Financial Times: The great ‘national interest’ fallacy

[From 14 Feb 2006 – maybe I will comment later on] 

Thaksin Shinawatra, Thailand’s billionaire prime minister, and Thierry Breton, France’s finance minister, might seem to have little in common, other than previous careers as successful corporate executives. But they share one conviction: that the interests of companies and countries are basically identical. Both are seriously mistaken. 

The main difference between them is that they start from opposite ends of the argument. Mr Thaksin took office vowing to run his country like a company, leading voters to hope he would enrich them as well. Mr Breton thinks countries – or rather their governments – should decide who runs large companies. 

Mr Thaksin’s beliefs have already been exposed as shaky. Not only has he been an indifferent economic manager; he faces accusations that the recent $1.9bn (£1.1bn) sale of his family’s stake in Thailand’s biggest mobile telephone company was made in murky circumstances that put personal gain before national interest. 

Mr Thaksin denies the allegations, saying the sale allowed him to focus on running the country undistracted by criticism that he was using his influence to benefit the family business. But his defence betrays a curious concept of national interest. Witness his lawyer’s protestations that pure “patriotism” led his children to buy 11 per cent of the company at Bt1 (1.5 pence) a share, only to sell it days later at a 4,900 per cent profit to Temasek, a Singaporean state group. If that is patriotism, I am a Thai noodle. 

Nobody accuses Mr Breton of using high office to feather his own nest. But his attempts to repel the hostile bid by Mittal Steel, the world industry leader, for Arcelor, its largest European rival, by proclaiming himself a “stakeholder” in Arcelor are rooted in the same fundamental misconception as Mr Thaksin’s political philosophy. 

There are many differences between government and business. But the most crucial is that government alone has the power to coerce.

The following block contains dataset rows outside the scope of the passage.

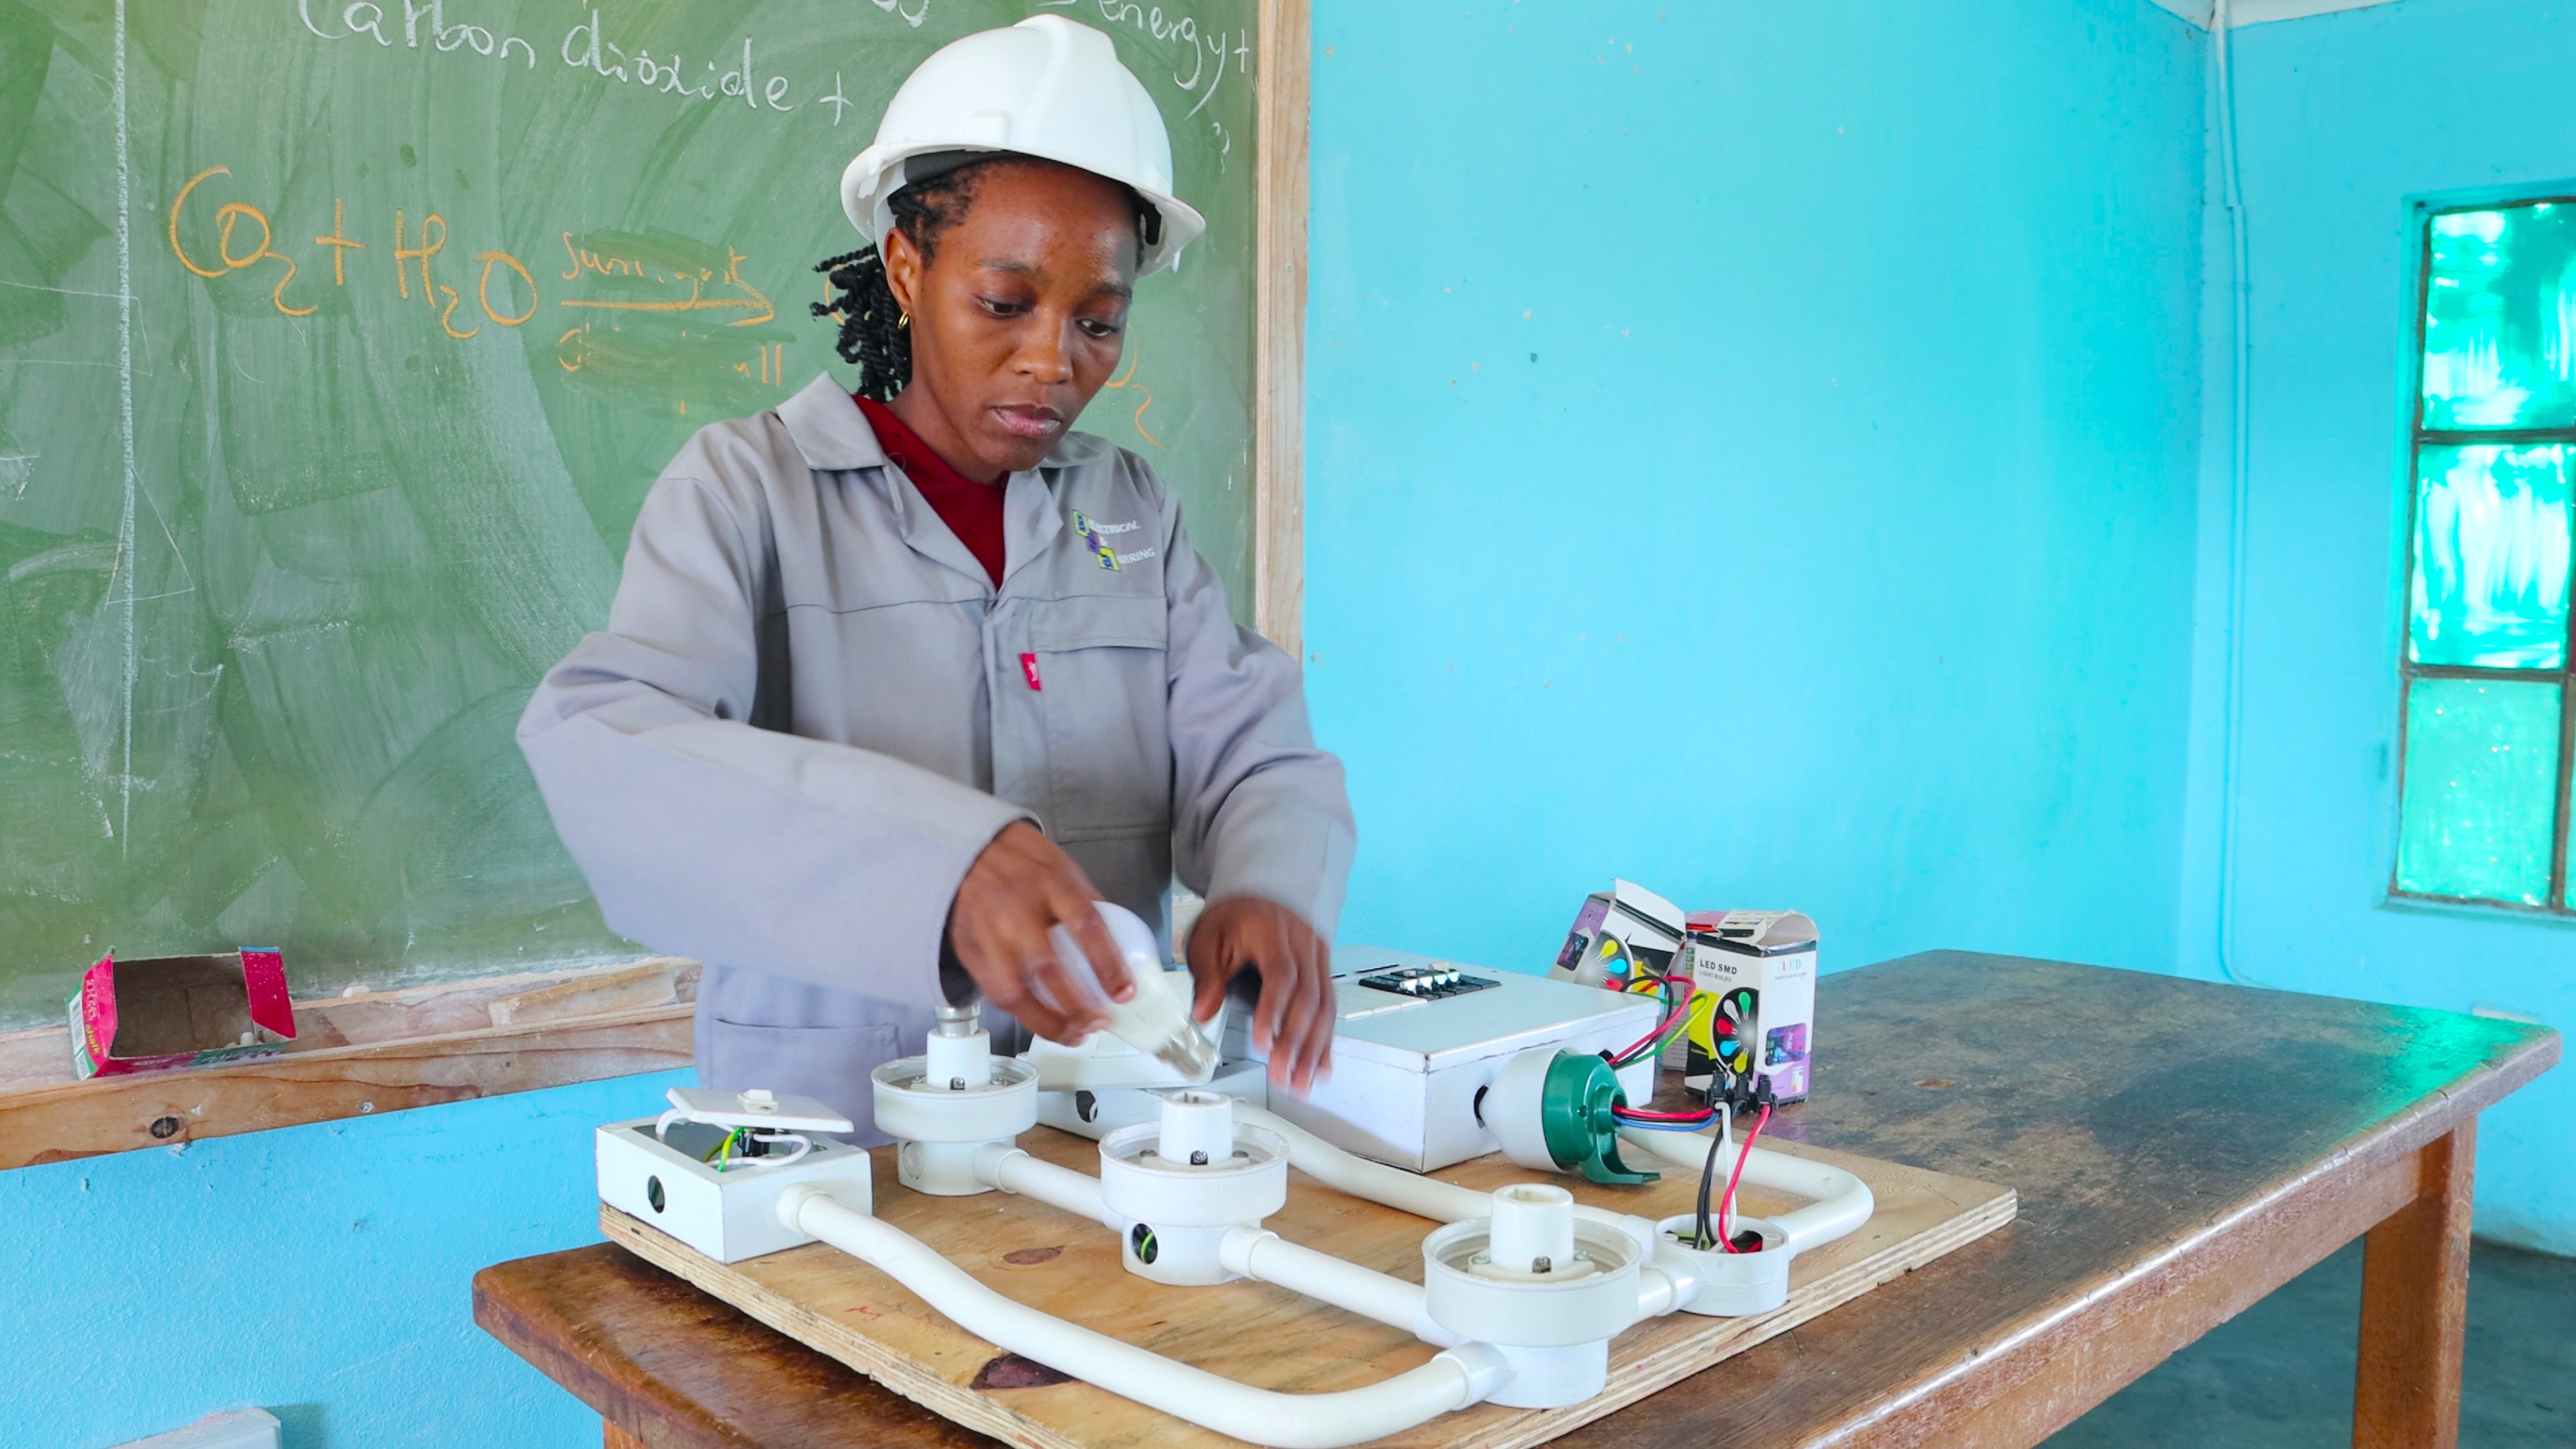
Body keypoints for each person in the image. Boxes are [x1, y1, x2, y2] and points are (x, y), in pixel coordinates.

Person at [518, 15, 1352, 1140]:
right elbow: (600, 743)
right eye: (1005, 304)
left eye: (1100, 321)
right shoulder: (749, 489)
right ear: (908, 268)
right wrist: (943, 866)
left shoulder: (1129, 512)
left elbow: (1254, 751)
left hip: (1095, 1149)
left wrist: (1268, 886)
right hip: (832, 1163)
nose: (1054, 359)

Prime ministers are uniquely placed to get the rules changed to suit their own purposes, as Silvio Berlusconi – another tycoon-politician, with uncanny similarities to Mr Thaksin – has demonstrated repeatedly in Italy. 

By the same token, Mr Breton’s novel re-definition of corporate governance principles would not make him a “stakeholder” in any accepted business sense. It would, instead, give him the right to override all other parties, not least Arcelor’s legal owners. The logic of his argument would entitle him to impose on the company, in the name of national interest, whatever he and his fellow ministers chose. 

Arbitrary and opportunistic official intervention in defence of vested interests of any kind distorts markets. It is also bad for the state. By aligning politicians selectively in support of producers, it blurs the vital distinction between players and referee. Governments cannot effectively discharge their duty to set and enforce the rules of the game if they are also taking part in it. 

There are, nonetheless, rare circumstances when intervention can be justified. One is a genuine threat to national security. A takeover by Gazprom, the Russian energy group, of Centrica, a leading UK gas company, would be such a case. Gazprom is a thinly veiled arm of the Kremlin and its readiness to put an abrupt stop to gas supplies to Russia’s less pliant neighbours raises serious questions about its commercial independence and reliability. 

No such caveat applies to Mittal or Arcelor. Nor did the US Congress’s decision last year to pre-empt national security vetting procedures and block the bid by China’s CNOOC for Unocal pass the test. CNOOC is state-owned and has a mandate to promote China’s energy security. But ownership of Unocal would have given it control over a tiny fraction of US oil supplies, which could have been easily replaced from elsewhere. 

That display of chauvinism was, like France’s – and other European countries’ – opposition to the Mittal bid, a response to fear of foreigners and to special pleading by the target company. But they lack even the figleaf of an excuse that a Mittal takeover of Arcelor could lead to domination of strategic national interests by a foreign power. 

Indeed, Mittal is as close to being stateless as a company can be. With a worldwide spread of assets, stock exchange listings in three countries, an Indian-born chairman based in London and a multinational staff, it symbolises global competition in its purest form. That – and anxiety that Mittal’s ruthless dedication to raising operating efficiency would lead to short-term job losses that an unpopular government can ill afford – is what really has the French establishment up in arms. 

No such scruples, of course, deterred Mr Thaksin’s family from selling out to a foreign bidder, and a state-owned one at that. The French government lays claim to loftier motives in its defence. But its real agenda, and its attempts to dress up self-interest as high-flown principle, are no less self-serving.

One response to “Financial Times: The great ‘national interest’ fallacy

  1. Welcome to blogging, Naphat.

    I don’t think you want to get me started on FT and their coverage of Thailand. It does at least remind me that I should critique one of their articles sometime.